Material for the task ▸
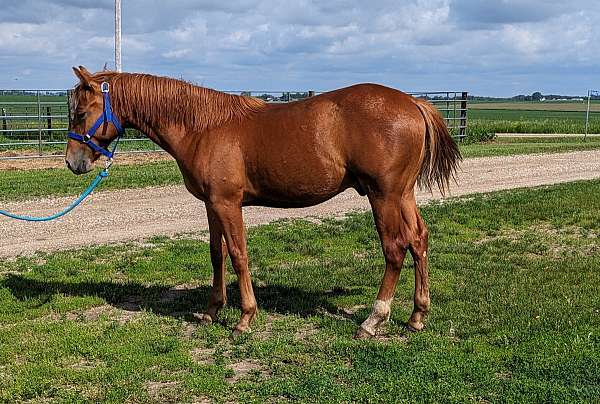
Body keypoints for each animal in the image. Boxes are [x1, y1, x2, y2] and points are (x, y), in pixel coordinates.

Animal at [64, 67, 460, 338]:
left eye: (81, 113)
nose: (73, 162)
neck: (203, 126)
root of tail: (413, 102)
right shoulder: (211, 205)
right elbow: (217, 254)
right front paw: (212, 311)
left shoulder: (228, 204)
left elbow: (239, 254)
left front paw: (245, 318)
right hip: (403, 195)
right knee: (419, 240)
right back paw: (417, 316)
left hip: (384, 196)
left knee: (395, 248)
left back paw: (373, 319)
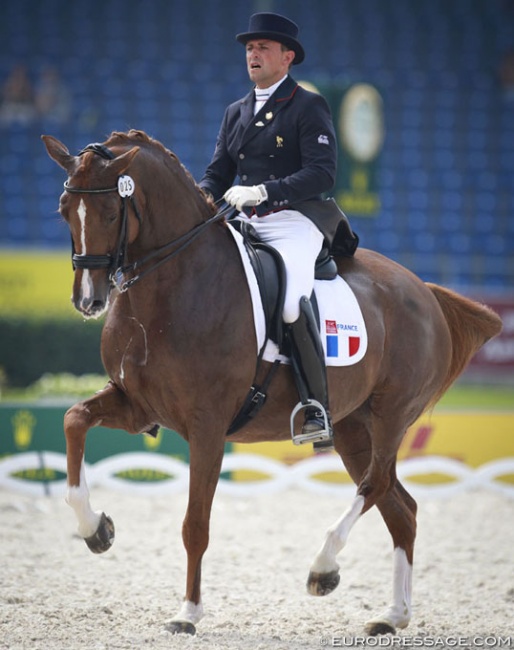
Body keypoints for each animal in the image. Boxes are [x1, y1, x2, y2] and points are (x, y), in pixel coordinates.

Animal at [43, 129, 500, 636]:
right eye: (64, 209)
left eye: (109, 212)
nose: (88, 300)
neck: (171, 287)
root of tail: (425, 290)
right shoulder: (136, 405)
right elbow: (73, 420)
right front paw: (95, 529)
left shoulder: (206, 427)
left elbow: (194, 524)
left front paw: (187, 613)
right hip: (352, 428)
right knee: (401, 508)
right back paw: (392, 615)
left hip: (392, 414)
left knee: (376, 485)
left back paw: (323, 569)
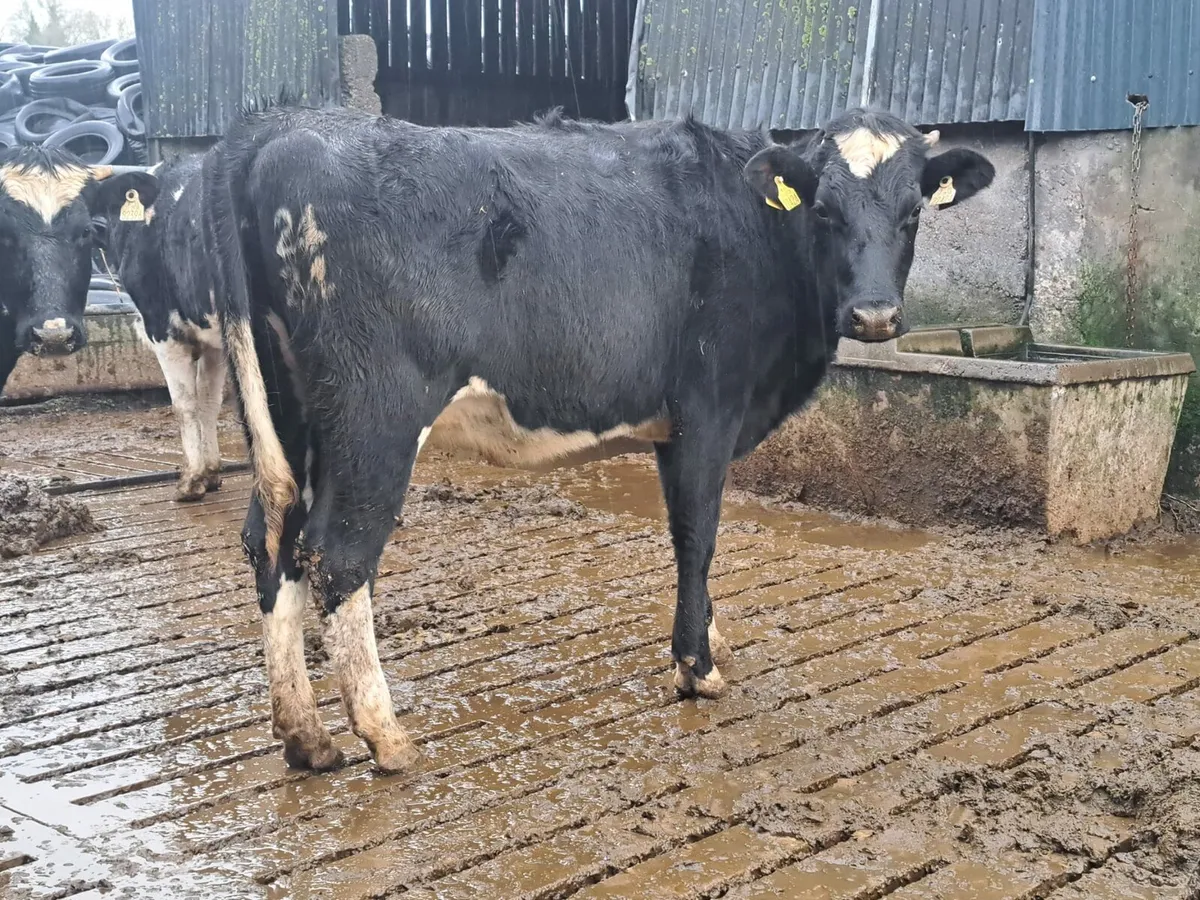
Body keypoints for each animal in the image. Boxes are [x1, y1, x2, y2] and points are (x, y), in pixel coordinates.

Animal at [86, 155, 228, 501]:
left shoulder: (163, 329)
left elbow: (184, 404)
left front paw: (192, 481)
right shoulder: (212, 338)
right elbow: (209, 401)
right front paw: (211, 473)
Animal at [200, 102, 994, 774]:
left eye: (913, 213)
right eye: (824, 210)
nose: (874, 314)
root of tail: (277, 128)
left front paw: (710, 639)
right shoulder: (708, 407)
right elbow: (698, 534)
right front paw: (696, 667)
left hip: (291, 416)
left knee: (271, 540)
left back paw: (305, 736)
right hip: (375, 416)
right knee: (336, 556)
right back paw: (383, 734)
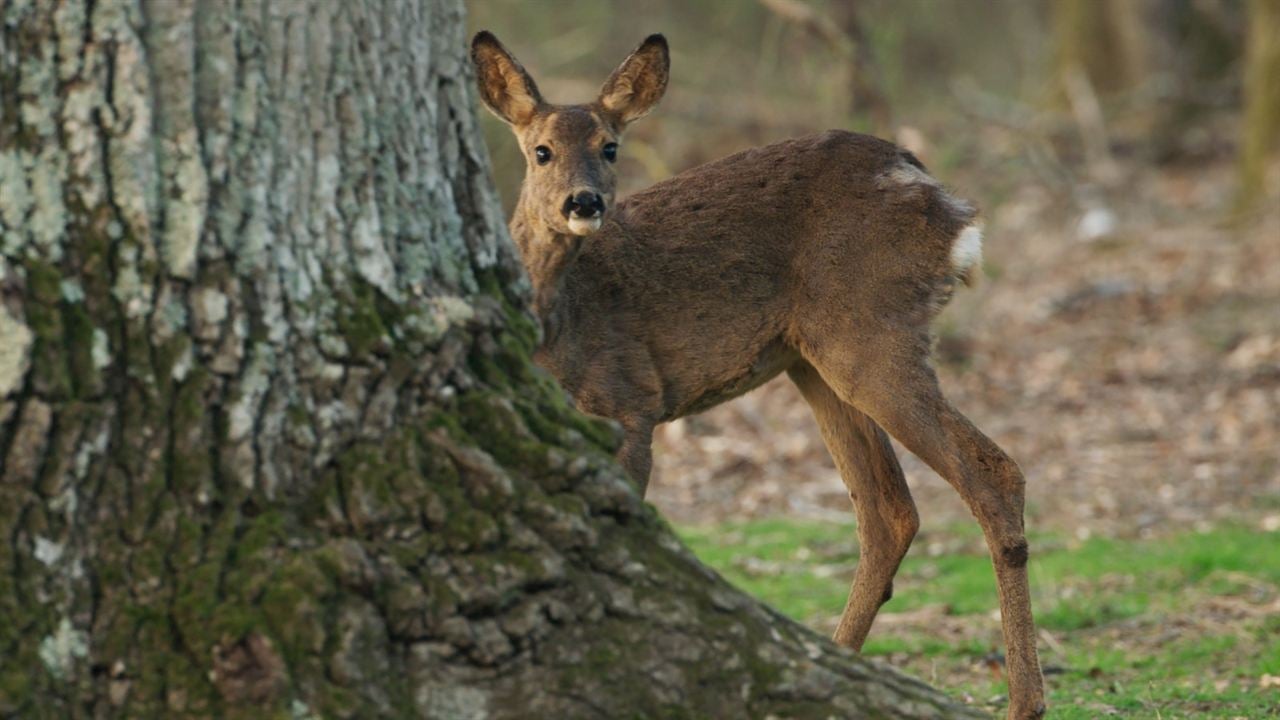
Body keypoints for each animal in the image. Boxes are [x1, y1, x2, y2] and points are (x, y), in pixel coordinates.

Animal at [476, 30, 1044, 712]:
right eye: (541, 151)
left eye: (610, 147)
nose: (583, 201)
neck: (557, 322)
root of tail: (949, 208)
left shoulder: (630, 400)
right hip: (814, 359)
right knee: (889, 512)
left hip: (869, 333)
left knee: (992, 473)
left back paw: (1024, 701)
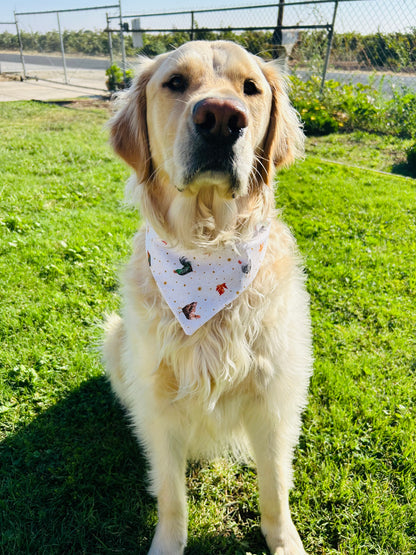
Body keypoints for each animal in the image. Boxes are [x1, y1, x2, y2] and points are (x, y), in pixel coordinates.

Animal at [103, 40, 312, 555]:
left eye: (251, 88)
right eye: (175, 82)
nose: (220, 118)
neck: (208, 244)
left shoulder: (274, 398)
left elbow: (275, 487)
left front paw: (284, 541)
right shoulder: (158, 403)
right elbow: (171, 495)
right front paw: (168, 543)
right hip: (115, 338)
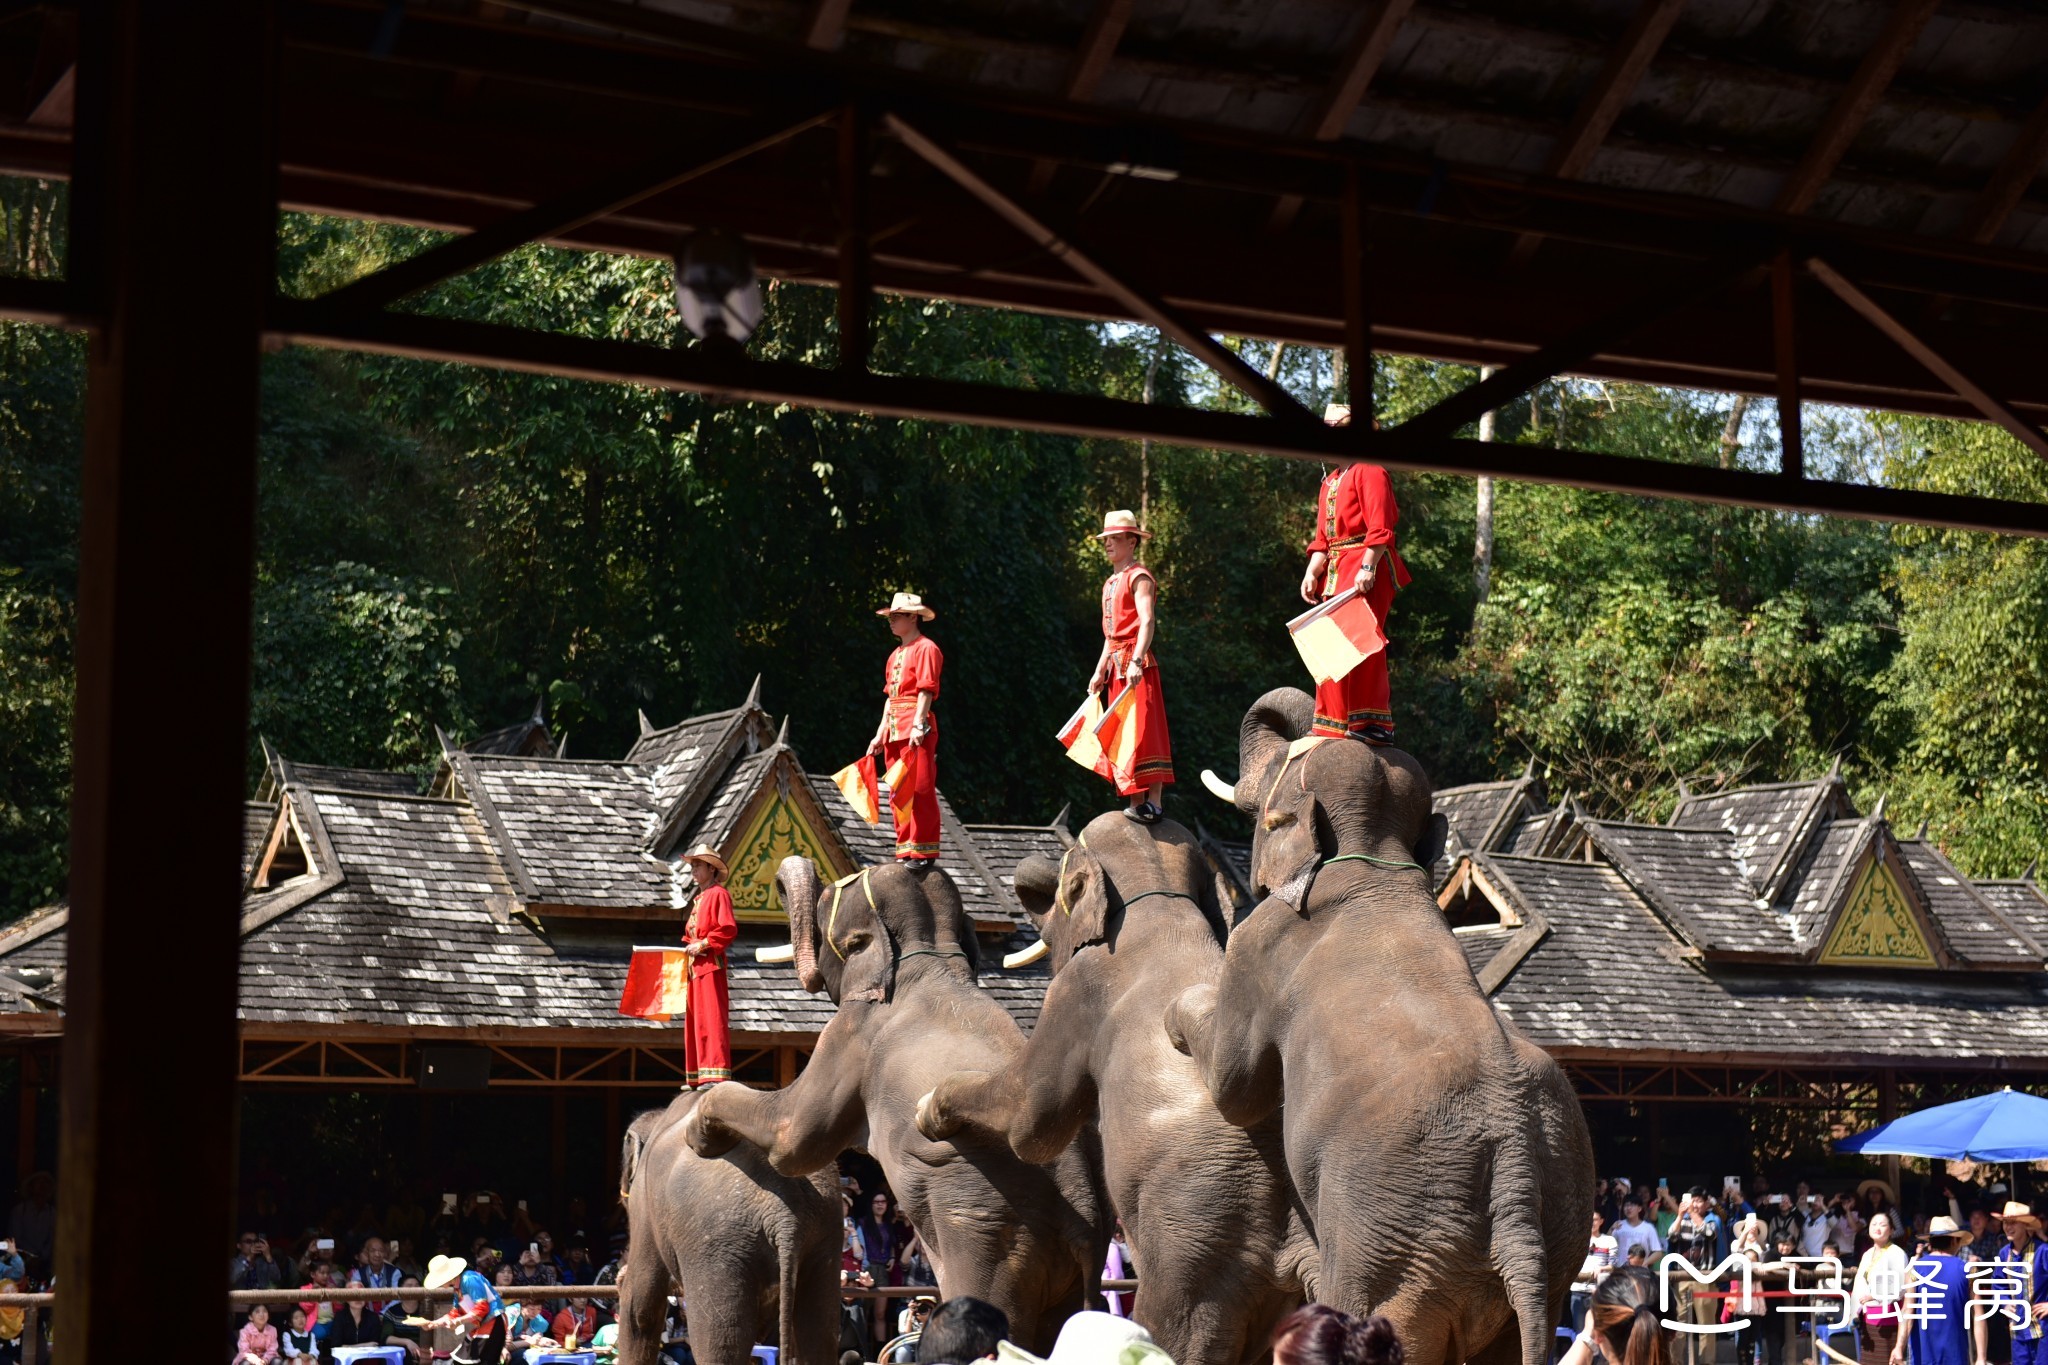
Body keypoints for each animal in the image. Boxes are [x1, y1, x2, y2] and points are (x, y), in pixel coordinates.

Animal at [606, 1088, 839, 1365]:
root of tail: (785, 1217)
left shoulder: (645, 1201)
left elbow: (641, 1304)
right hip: (822, 1236)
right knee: (819, 1331)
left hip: (716, 1243)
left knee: (720, 1340)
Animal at [684, 859, 1105, 1350]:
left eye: (827, 911)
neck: (932, 955)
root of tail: (1086, 1224)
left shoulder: (851, 1036)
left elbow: (794, 1143)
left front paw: (699, 1134)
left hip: (992, 1241)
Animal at [913, 818, 1310, 1365]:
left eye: (1063, 884)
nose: (1031, 880)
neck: (1159, 899)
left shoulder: (1077, 988)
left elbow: (1033, 1124)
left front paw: (926, 1110)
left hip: (1197, 1249)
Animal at [1171, 687, 1597, 1365]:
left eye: (1267, 819)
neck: (1376, 861)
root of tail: (1517, 1185)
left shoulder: (1260, 944)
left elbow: (1237, 1088)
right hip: (1553, 1246)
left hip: (1393, 1244)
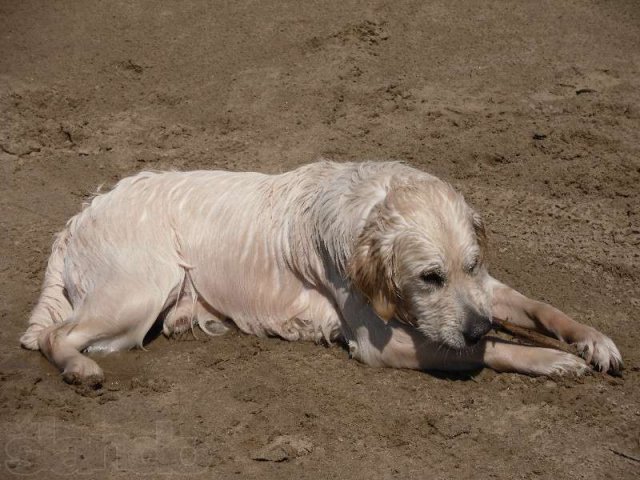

Work instruction ▸ Your task is to set down every entry exactly, leaving out any picture it contains.

Reply ▸
Body keypoints for each animal in the image. Boxes are [x1, y1, x2, y2] and points are (x, y), in pixel coordinates.

Animal at [64, 67, 460, 338]:
left eye: (81, 113)
nose: (73, 162)
neck: (203, 126)
root of tail: (413, 102)
right shoulder: (211, 205)
right elbow: (217, 254)
right front paw: (212, 311)
left shoulder: (228, 204)
left elbow: (239, 254)
left front paw: (245, 318)
right hip: (403, 195)
right knee: (419, 240)
right back paw: (417, 316)
left hip: (384, 196)
left knee: (395, 248)
left back paw: (373, 319)
Body keypoints for each animal in the image. Boxes are [x1, y1, x2, y2] and points are (x, y), in pixel coordinates.

Animal at [43, 129, 500, 636]:
right eye: (64, 209)
left eye: (109, 212)
nose: (88, 300)
neck: (171, 287)
root of tail: (425, 290)
right shoulder: (136, 405)
right elbow: (73, 420)
right front paw: (95, 529)
left shoulder: (206, 427)
left elbow: (194, 524)
left front paw: (187, 613)
right hip: (352, 428)
right knee: (401, 508)
right back paw: (392, 615)
left hip: (392, 414)
left knee: (376, 485)
left back paw: (323, 569)
Body keypoints for each animal in the image. Boxes are [x1, y1, x2, y2] and points are (x, y), in pixel coordinates.

Animal at [86, 155, 228, 501]:
left shoulder: (163, 329)
left elbow: (184, 404)
left front paw: (192, 481)
right shoulder: (212, 338)
right elbow: (209, 401)
right front paw: (211, 473)
Animal at [200, 102, 994, 774]:
left eye: (913, 213)
right eye: (824, 210)
nose: (874, 314)
root of tail: (277, 128)
left front paw: (710, 639)
right shoulder: (708, 407)
right elbow: (698, 534)
right front paw: (696, 667)
left hip: (291, 416)
left knee: (271, 540)
left back paw: (305, 736)
right hip: (375, 416)
right knee: (336, 556)
right back paw: (383, 734)
Body keypoints for each animal in the image. Boxes are [x1, y1, x2, y2] and points are (x, y), in pixel coordinates.

Animal at [476, 30, 1044, 712]:
right eye: (541, 151)
left eye: (610, 147)
nose: (583, 201)
neck: (557, 322)
root of tail: (949, 208)
left shoulder: (630, 400)
right hip: (814, 359)
right knee: (889, 512)
left hip: (869, 333)
left knee: (992, 473)
left back paw: (1024, 701)
Body keypoints for each animal in the image. Boxes are [x1, y1, x2, y2] and points are (x, y), in pixel coordinates.

Animal at [103, 40, 312, 555]:
left eye: (251, 88)
right eye: (175, 82)
nose: (220, 118)
neck: (208, 244)
left shoulder: (274, 398)
left elbow: (275, 487)
left front paw: (284, 541)
right shoulder: (158, 403)
right elbow: (171, 495)
right front paw: (168, 543)
right hip: (115, 338)
Body keypoints for each animal in the image. Boxes are [x1, y1, x2, y2] and points are (x, y), in pixel coordinates.

Animal at [606, 1088, 839, 1365]:
root of tail: (785, 1217)
left shoulder: (645, 1201)
left elbow: (641, 1304)
right hip: (822, 1236)
right knee: (819, 1331)
left hip: (716, 1243)
left knee: (720, 1340)
Animal at [684, 859, 1105, 1350]:
left eye: (827, 911)
neck: (932, 955)
root of tail: (1086, 1224)
left shoulder: (851, 1036)
left elbow: (794, 1143)
left front paw: (699, 1134)
left hip: (992, 1241)
Animal at [913, 818, 1310, 1365]:
left eye: (1063, 884)
nose: (1031, 880)
neck: (1159, 899)
left shoulder: (1077, 988)
left elbow: (1033, 1124)
left front paw: (926, 1110)
left hip: (1197, 1249)
Animal at [1171, 687, 1597, 1365]:
left eye: (1267, 819)
neck: (1376, 861)
root of tail: (1517, 1185)
left shoulder: (1260, 944)
left elbow: (1237, 1088)
right hip: (1553, 1246)
left hip: (1393, 1244)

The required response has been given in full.